Ahora bien, ¿qué fragmento de la realidad estaba negando su hija?
—Cariño, por favor, confía en mí —la instó con sutileza—. Me puedes explicar lo que sea… Si crees que has hecho algo incorrecto, prometo que no me enfadaré contigo, o si te preocupa alguna cosa, intentaré entenderte y ayudarte.
—Gracias, mamá, no es nada, en serio.
—¿Tiene algo que ver con ese chico? ¿Crees que podrías estar…? —se arrepintió antes de acabar la pregunta pero Ímogen entendió a la primera por dónde iban los temores de su madre.
—¡Que no, mamá! —explotó; además de cansada y con los nervios a flor de piel, ahora se sentía insultada—. En ningún momento hemos llegado a eso, por Dios.
—Perdona, hija, el incidente de ayer en el restaurante me hizo pensar...
—¿Cómo quieres que confíe en ti si tú no confías en mí?
¡Qué palabras más ciertas! La niña era verdaderamente madura para su edad.
Laia no sabía como redirigir la conversación; no quería discutir ni alejarse de su hija, al contrario, anhelaba acercarse a ella pero no sabía cómo hacerlo. De repente, parecían tan distantes, provenientes de planetas distintos. «¿Las demás madres se sienten igual de impotentes que yo?», se preguntó. Reflexionó sobre la cantidad de palmaditas en el hombro y enhorabuenas que se había ganado en el gabinete por su impecable labor como psicóloga.

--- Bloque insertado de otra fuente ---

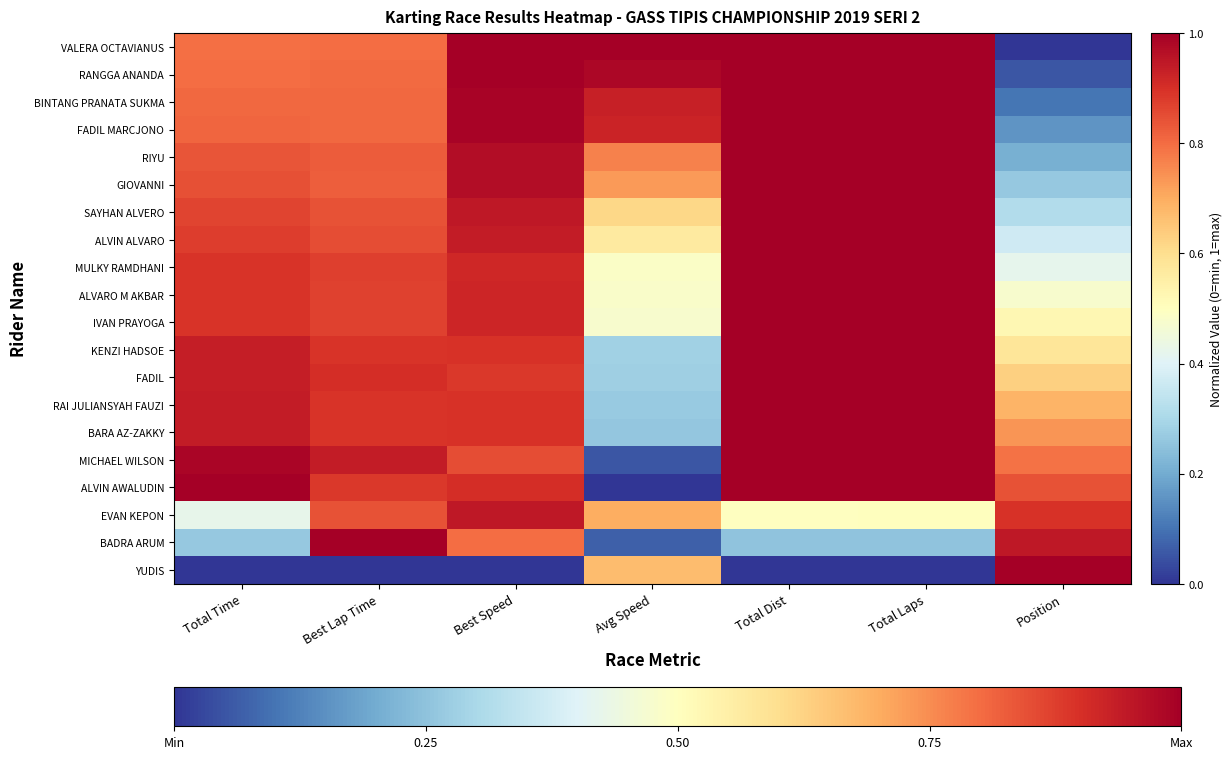

Reading left to right, list all the values displayed in this chart.

VALERA OCTAVIANUS: Total Time=0.8	Best Lap Time=0.8	Best Speed=1.0	Avg Speed=1.0	Total Dist=1.0	Total Laps=1.0	Position=0.0
RANGGA ANANDA: Total Time=0.8	Best Lap Time=0.8	Best Speed=1.0	Avg Speed=1.0	Total Dist=1.0	Total Laps=1.0	Position=0.1
BINTANG PRANATA SUKMA: Total Time=0.8	Best Lap Time=0.8	Best Speed=1.0	Avg Speed=0.9	Total Dist=1.0	Total Laps=1.0	Position=0.1
FADIL MARCJONO: Total Time=0.8	Best Lap Time=0.8	Best Speed=1.0	Avg Speed=0.9	Total Dist=1.0	Total Laps=1.0	Position=0.2
RIYU: Total Time=0.8	Best Lap Time=0.8	Best Speed=1.0	Avg Speed=0.8	Total Dist=1.0	Total Laps=1.0	Position=0.2
GIOVANNI: Total Time=0.8	Best Lap Time=0.8	Best Speed=1.0	Avg Speed=0.7	Total Dist=1.0	Total Laps=1.0	Position=0.3
SAYHAN ALVERO: Total Time=0.9	Best Lap Time=0.8	Best Speed=0.9	Avg Speed=0.6	Total Dist=1.0	Total Laps=1.0	Position=0.3
ALVIN ALVARO: Total Time=0.9	Best Lap Time=0.9	Best Speed=0.9	Avg Speed=0.6	Total Dist=1.0	Total Laps=1.0	Position=0.4
MULKY RAMDHANI: Total Time=0.9	Best Lap Time=0.9	Best Speed=0.9	Avg Speed=0.5	Total Dist=1.0	Total Laps=1.0	Position=0.4
ALVARO M AKBAR: Total Time=0.9	Best Lap Time=0.9	Best Speed=0.9	Avg Speed=0.5	Total Dist=1.0	Total Laps=1.0	Position=0.5
IVAN PRAYOGA: Total Time=0.9	Best Lap Time=0.9	Best Speed=0.9	Avg Speed=0.5	Total Dist=1.0	Total Laps=1.0	Position=0.5
KENZI HADSOE: Total Time=0.9	Best Lap Time=0.9	Best Speed=0.9	Avg Speed=0.3	Total Dist=1.0	Total Laps=1.0	Position=0.6
FADIL: Total Time=0.9	Best Lap Time=0.9	Best Speed=0.9	Avg Speed=0.3	Total Dist=1.0	Total Laps=1.0	Position=0.6
RAI JULIANSYAH FAUZI: Total Time=0.9	Best Lap Time=0.9	Best Speed=0.9	Avg Speed=0.3	Total Dist=1.0	Total Laps=1.0	Position=0.7
BARA AZ-ZAKKY: Total Time=0.9	Best Lap Time=0.9	Best Speed=0.9	Avg Speed=0.3	Total Dist=1.0	Total Laps=1.0	Position=0.7
MICHAEL WILSON: Total Time=1.0	Best Lap Time=0.9	Best Speed=0.9	Avg Speed=0.1	Total Dist=1.0	Total Laps=1.0	Position=0.8
ALVIN AWALUDIN: Total Time=1.0	Best Lap Time=0.9	Best Speed=0.9	Avg Speed=0.0	Total Dist=1.0	Total Laps=1.0	Position=0.8
EVAN KEPON: Total Time=0.4	Best Lap Time=0.8	Best Speed=0.9	Avg Speed=0.7	Total Dist=0.5	Total Laps=0.5	Position=0.9
BADRA ARUM: Total Time=0.3	Best Lap Time=1.0	Best Speed=0.8	Avg Speed=0.1	Total Dist=0.2	Total Laps=0.2	Position=0.9
YUDIS: Total Time=0.0	Best Lap Time=0.0	Best Speed=0.0	Avg Speed=0.7	Total Dist=0.0	Total Laps=0.0	Position=1.0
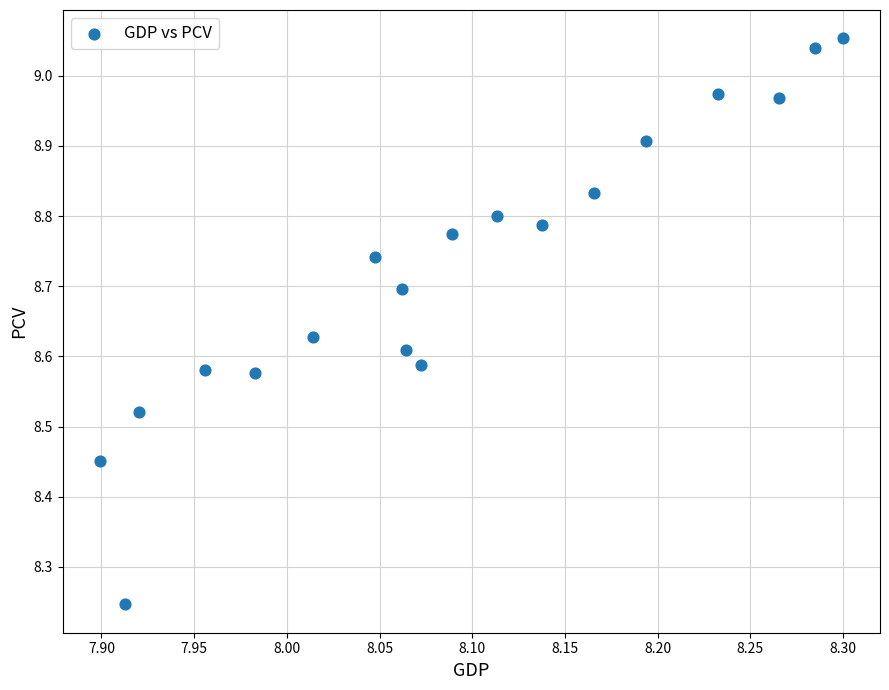

What is the range of Y values (max minus min)?

0.8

No podía fallarle a su niña.
—¿Podríamos hablar de tus pesadillas? —insistió con suavidad— ¿Por qué no me cuentas de qué van?
—Son escenas difuminadas y, al despertar, no las recuerdo. No te preocupes, en cuanto me venga algo a la cabeza, te lo contaré —concluyó mucho más cordial que antes.
Ímogen tampoco deseaba causar una disputa con su madre; era patente que se angustiaba por ella, punto que aún le pesaba más sobre la espalda pues, no sólo se sentía responsable de su propia infelicidad sino que ahora también de la de sus padres. Se incorporó para darle un beso y, de algún modo, resarcirla por el malestar generado, si bien tardaría tiempo en relatarle el más nimio detalle acerca de su sueño.
¿Qué podía explicar si ni ella misma sabía con exactitud lo que sucedía en aquellas imágenes?